* Do this:
Please put every line of the records below into a JSON list of strings, one string per line, with blank lines and the pictures left out.

## Start

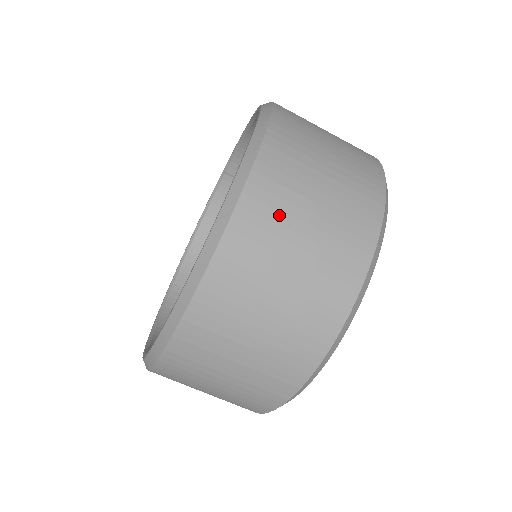
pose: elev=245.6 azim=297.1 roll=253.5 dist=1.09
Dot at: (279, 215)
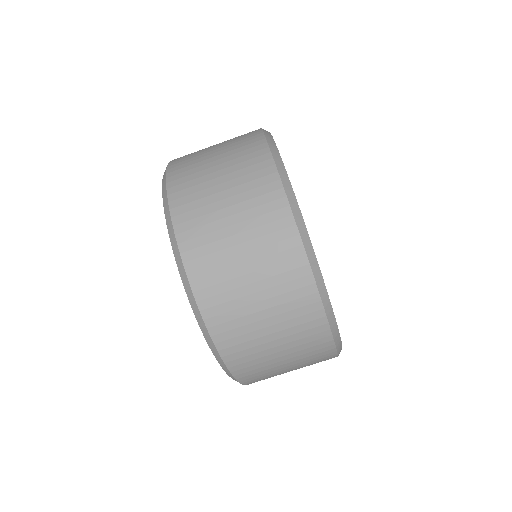
Dot at: (209, 237)
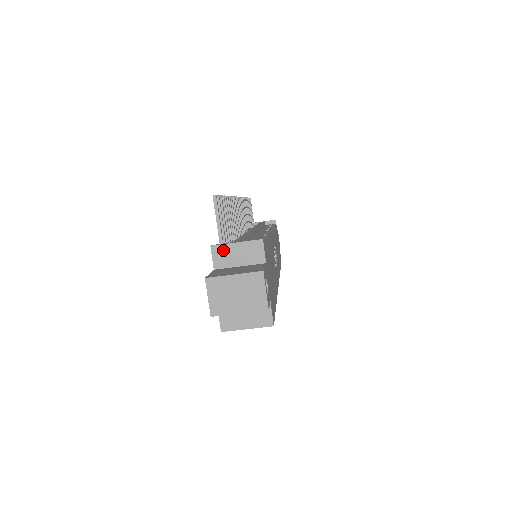
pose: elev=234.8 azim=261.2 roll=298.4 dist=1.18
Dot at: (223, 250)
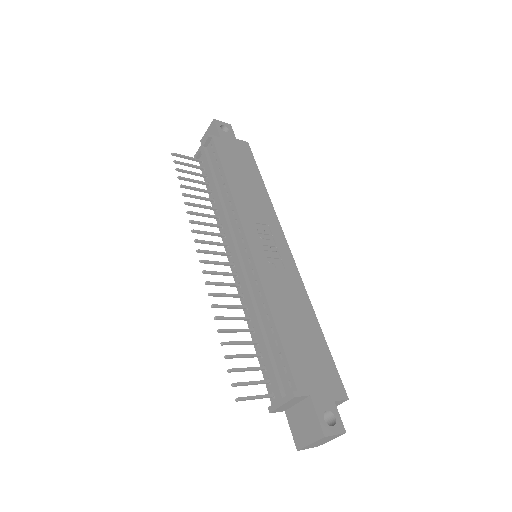
Dot at: (279, 409)
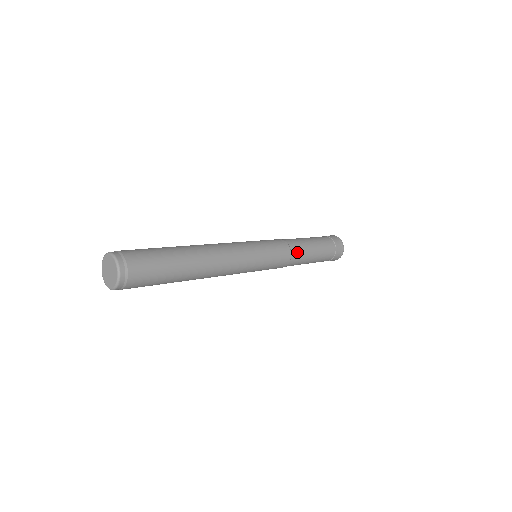
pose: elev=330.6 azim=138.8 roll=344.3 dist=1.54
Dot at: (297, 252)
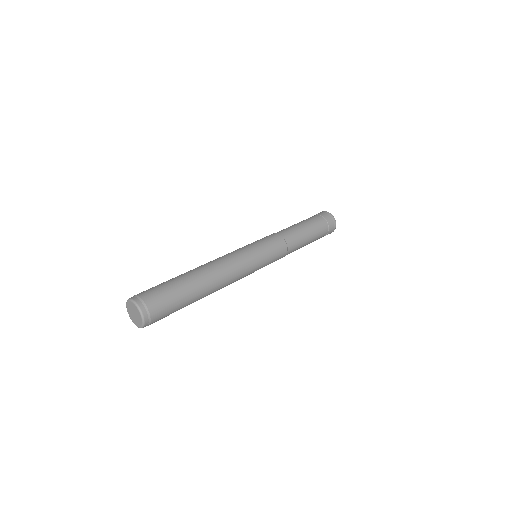
Dot at: (290, 238)
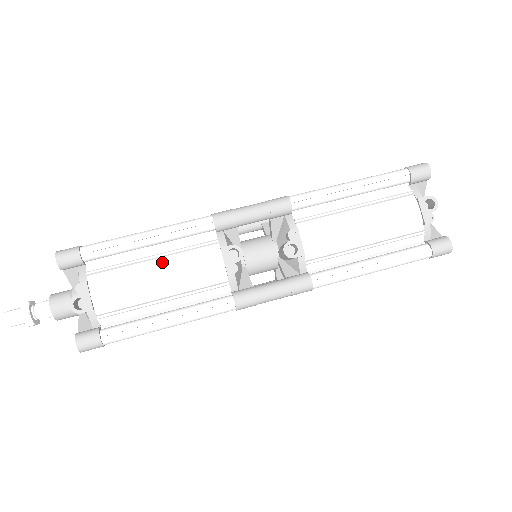
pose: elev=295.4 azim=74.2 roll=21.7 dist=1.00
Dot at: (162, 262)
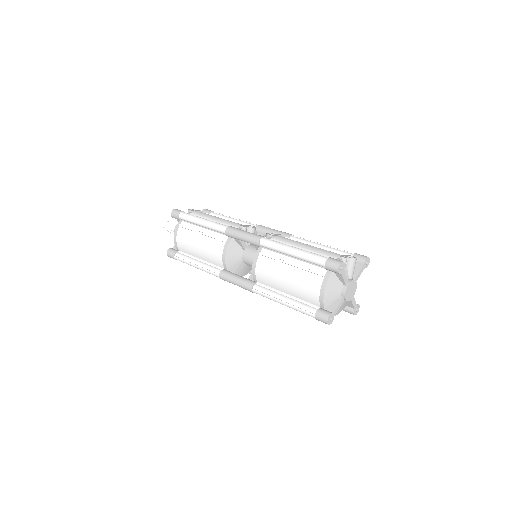
Dot at: occluded
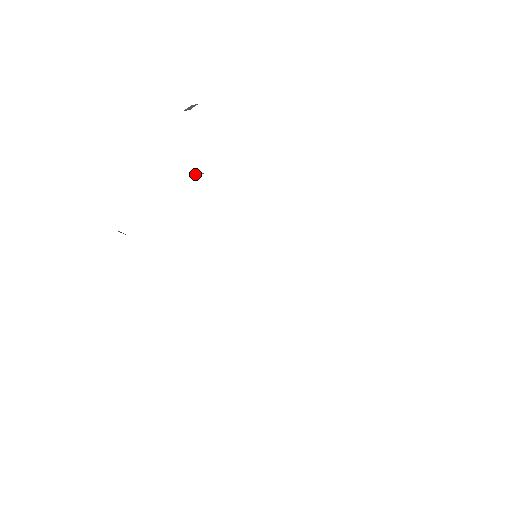
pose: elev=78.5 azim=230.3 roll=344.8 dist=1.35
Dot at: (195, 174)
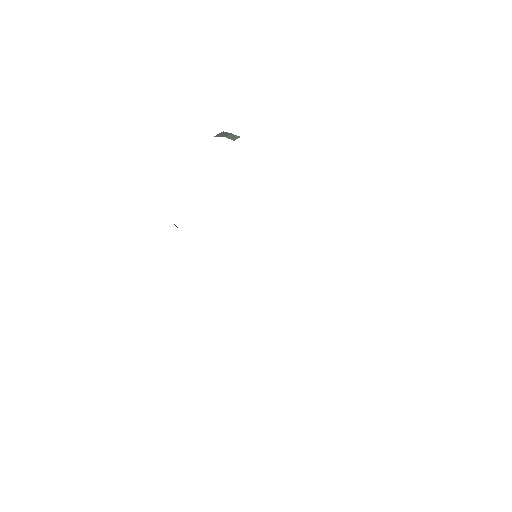
Dot at: occluded
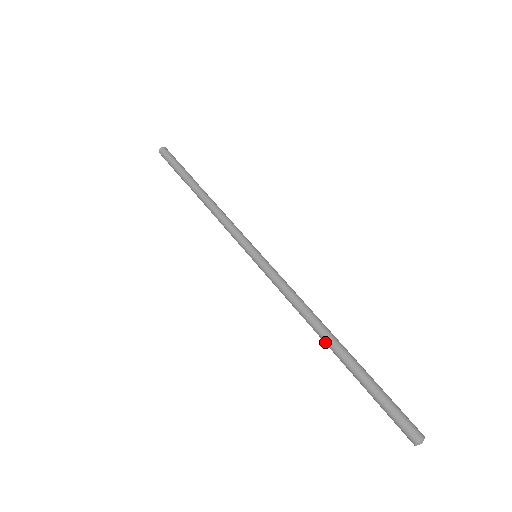
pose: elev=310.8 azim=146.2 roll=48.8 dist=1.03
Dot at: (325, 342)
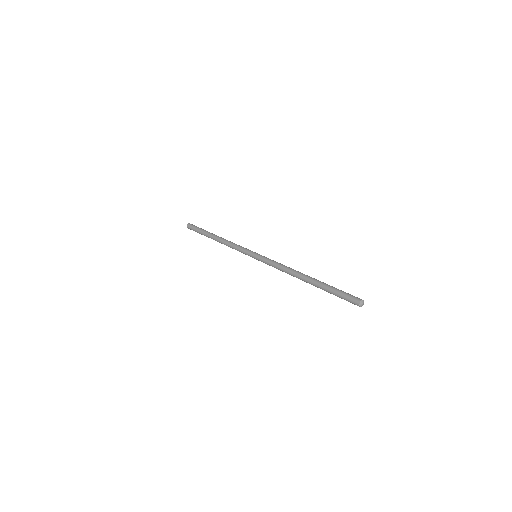
Dot at: (304, 276)
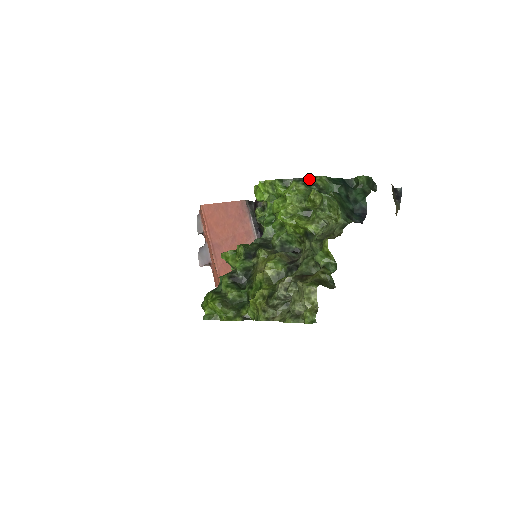
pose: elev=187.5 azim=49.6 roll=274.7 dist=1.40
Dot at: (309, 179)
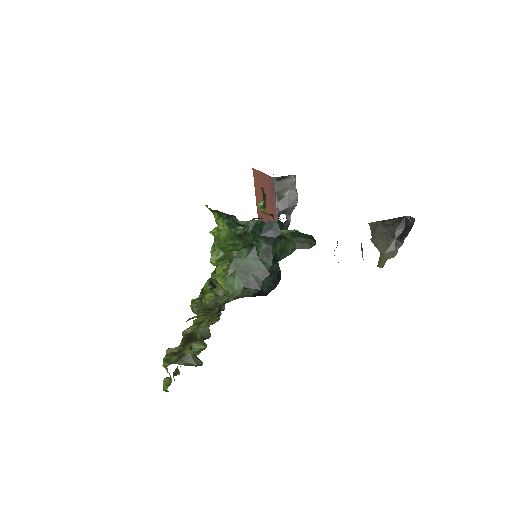
Dot at: (235, 217)
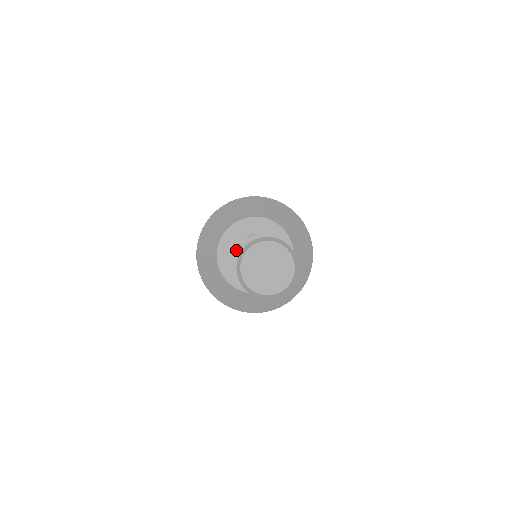
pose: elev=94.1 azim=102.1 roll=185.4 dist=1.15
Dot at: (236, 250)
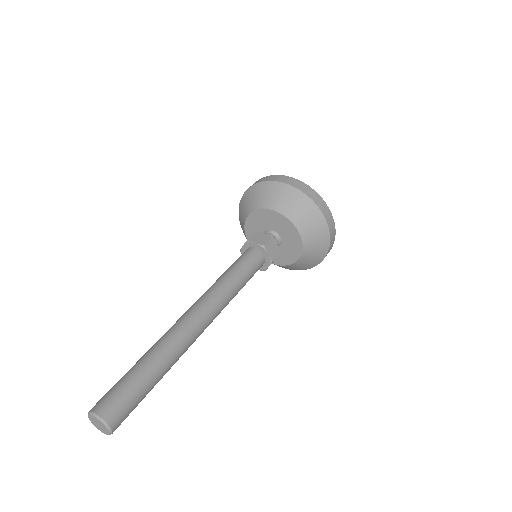
Dot at: (247, 242)
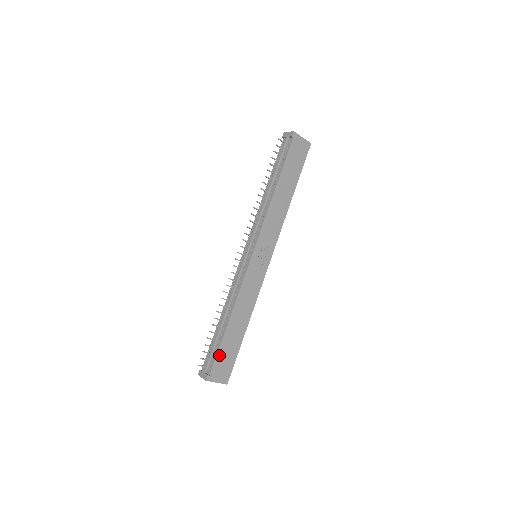
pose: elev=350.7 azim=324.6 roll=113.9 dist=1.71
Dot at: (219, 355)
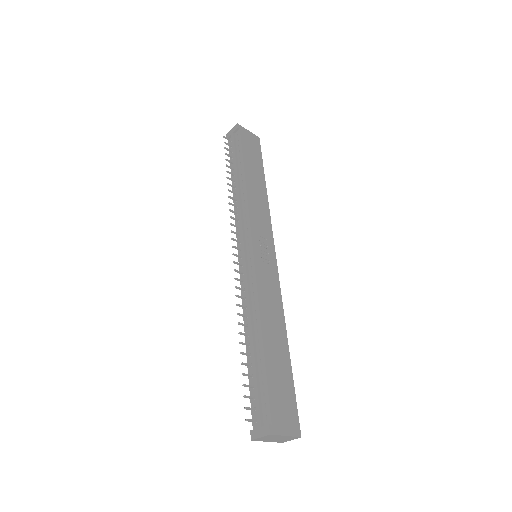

## End

* Expected answer:
[
  "pose: elev=245.6 azim=297.1 roll=253.5 dist=1.09",
  "Dot at: (279, 215)",
  "Dot at: (209, 237)",
  "pose: elev=234.8 azim=261.2 roll=298.4 dist=1.18",
  "Dot at: (223, 250)",
  "Dot at: (279, 409)",
  "pose: elev=330.6 azim=138.8 roll=344.3 dist=1.54",
  "Dot at: (297, 252)",
  "Dot at: (290, 238)",
  "pose: elev=295.4 azim=74.2 roll=21.7 dist=1.00",
  "Dot at: (162, 262)",
  "Dot at: occluded",
  "pose: elev=78.5 azim=230.3 roll=344.8 dist=1.35",
  "Dot at: (195, 174)",
  "Dot at: occluded",
  "pose: elev=310.8 azim=146.2 roll=48.8 dist=1.03",
  "Dot at: (325, 342)",
  "Dot at: (304, 276)",
  "pose: elev=187.5 azim=49.6 roll=274.7 dist=1.40",
  "Dot at: (309, 179)",
  "Dot at: (235, 217)",
  "pose: elev=94.1 azim=102.1 roll=185.4 dist=1.15",
  "Dot at: (236, 250)",
  "Dot at: (247, 242)",
  "pose: elev=350.7 azim=324.6 roll=113.9 dist=1.71",
  "Dot at: (219, 355)"
]